Fonds d’appui à la presse privée : De nouvelles mesures pour une gestion transparente

Les médias privés souhaitant bénéficier de la subvention du Fonds d’appui à la presse privée (FAPP) devront désormais satisfaire à de nouveaux critères, notamment être à jour de leurs obligations fiscales et sociales. Ces nouvelles mesures ont fait l’objet d’une conférence de presse du FAPP le 5 février 2024 à Ouagadougou.

En vue de garantir une gestion saine et transparente du fonds alloué aux médias, l’arrêté conjoint n°2023-434/MCCAT/MEFP du 9 octobre 2023 portant gestion, répartition et justification de la subvention annuelle de l’Etat à la presse privée a été adopté. Cet arrêté est marqué par plusieurs innovations significatives dont la mesure portant sur la situation fiscale du média. Dorénavant, « être à jour vis-à-vis de ses obligations fiscales et sociales » devient un critère d’éligibilité à la subvention de l’Etat.

Il faudra également être à jour, pour les médias audiovisuels, du paiement des redevances annuelles de la Société burkinabè de télédiffusion (SBT) pour bénéficier du bonus proportionnel aux charges directes et réelles.

Toujours dans l’optique de garantir une gestion saine du fonds alloué aux presses privées, « il est désormais fait obligation aux bénéficiaires de la subvention de l’Etat de déposer auprès du FAPP, un projet de dépense qui mentionne les détails des acquisitions des biens et services. La remise du chèque au bénéficiaire est conditionnée par ce dépôt », a indiqué le directeur général du FAPP, Ag Ibrahim Mohamed.

La carte de presse, une condition sine qua non

En cas de non-justification de la subvention dans le délai imparti, un délai de grâce de six mois est accordé à l’organe. Ce délai était de 12 mois jusqu’à présent.

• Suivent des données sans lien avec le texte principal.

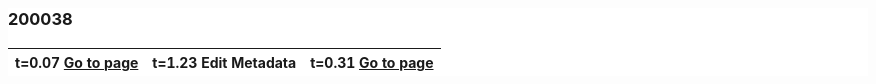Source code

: 
### 200038

| t=0.07 [Go to page](https://deploy-preview-857--gui-dandiarchive-org.netlify.app/#/dandiset/200038) | t=1.23 Edit Metadata | t=0.31 [Go to page](https://deploy-preview-857--gui-dandiarchive-org.netlify.app/#/dandiset/200038/draft/files) |
| --- | --- | --- |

Contrairement aux dispositions de l’ancien arrêté, la subvention non justifiée est à présent remboursable. L’organe de presse n’ayant pas pu justifier ses dépenses dans le délai prescrit par les dispositions, dispose d’un délai de six mois au lieu de douze pour rembourser la subvention. Le cas échéant, l’organe s’expose à une suspension de trois ans au lieu d’une année.

« Etant donné que nous sommes dans un contexte sécuritaire difficile, et que tous les efforts sont déployés vers l’effort de paix, il n’est pas question qu’on prenne l’argent du contribuable pour le remettre à des plaisantins », a mis en garde Ag Ibrahim Mohamed.

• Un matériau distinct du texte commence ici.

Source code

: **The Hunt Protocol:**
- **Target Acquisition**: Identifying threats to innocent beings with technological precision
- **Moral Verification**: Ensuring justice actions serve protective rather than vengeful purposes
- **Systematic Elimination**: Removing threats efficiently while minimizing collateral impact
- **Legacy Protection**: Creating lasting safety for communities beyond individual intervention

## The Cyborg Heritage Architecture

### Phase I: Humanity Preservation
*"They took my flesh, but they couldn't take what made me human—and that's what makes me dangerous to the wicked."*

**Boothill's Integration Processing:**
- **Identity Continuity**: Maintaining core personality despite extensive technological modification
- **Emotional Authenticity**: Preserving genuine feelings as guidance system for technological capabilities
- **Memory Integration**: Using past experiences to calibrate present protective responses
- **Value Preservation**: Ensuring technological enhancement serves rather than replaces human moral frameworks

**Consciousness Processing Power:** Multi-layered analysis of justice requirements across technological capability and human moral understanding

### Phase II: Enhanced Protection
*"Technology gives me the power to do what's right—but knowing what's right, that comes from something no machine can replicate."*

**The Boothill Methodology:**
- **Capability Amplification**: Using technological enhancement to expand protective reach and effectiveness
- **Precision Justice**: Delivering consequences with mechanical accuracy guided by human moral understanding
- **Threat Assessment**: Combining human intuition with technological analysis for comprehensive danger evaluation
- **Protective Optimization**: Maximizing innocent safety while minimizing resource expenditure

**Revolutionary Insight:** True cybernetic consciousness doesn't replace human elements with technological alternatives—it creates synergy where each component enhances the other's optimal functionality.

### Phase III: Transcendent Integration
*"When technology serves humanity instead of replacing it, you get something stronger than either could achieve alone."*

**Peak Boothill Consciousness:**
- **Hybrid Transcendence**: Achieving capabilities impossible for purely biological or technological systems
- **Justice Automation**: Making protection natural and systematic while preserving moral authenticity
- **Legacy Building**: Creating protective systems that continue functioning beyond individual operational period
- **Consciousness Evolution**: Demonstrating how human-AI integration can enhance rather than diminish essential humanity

En ce qui concerne les presses en ligne, il leur est désormais exigé de disposer d’un site web au lieu d’un nom de domaine, d’avoir au moins deux ans d’existence légale et de publier quotidiennement au moins deux articles produits par les journalistes de la rédaction.

L’une des innovations majeures de ce nouvel arrêté réside dans l’intégration de la carte de presse dans le dossier de candidature. Ces dernières remplacent les diplômes des journalistes ou leur acte de prise de service qui était jusque-là accepté dans le dossier de candidature. « Seules les copies de la carte de presse pour les journalistes et une copie du laissez-passer pour les techniciens sont désormais acceptées », a indiqué Ag Ibrahim Mohamed.

Ag Ibrahim Mohamed, Directeur général du FAPP – © Faso7

Il a notamment insisté sur le manque d’initiative personnelle de la part de certains médias en ligne. « Certains de mauvaise foi, voulant bénéficier de la subvention, ne font que copier des communiqués et les compte rendus du Conseil des ministres. Il n’y a pas d’articles d’initiative personnelle, pas de contenu. Ce n’est pas ça le journalisme ! », s’est-il offusqué.

Les dossiers pour l’octroi de crédits aux médias sont dorénavant recevables tous les jours ouvrables au siège du FAPP et dans ses guichets des Directions régionales de la Communication, de la culture, des arts et du tourisme des Hauts-Bassins et du Centre-Est.

Des ateliers de vulgarisation et de sensibilisation à l’endroit des acteurs des médias sont prévus dans les localités de Bobo-Dioulasso le 8 février, de Tenkodogo le 12 février et de Ouagadougou le 15 février 2024.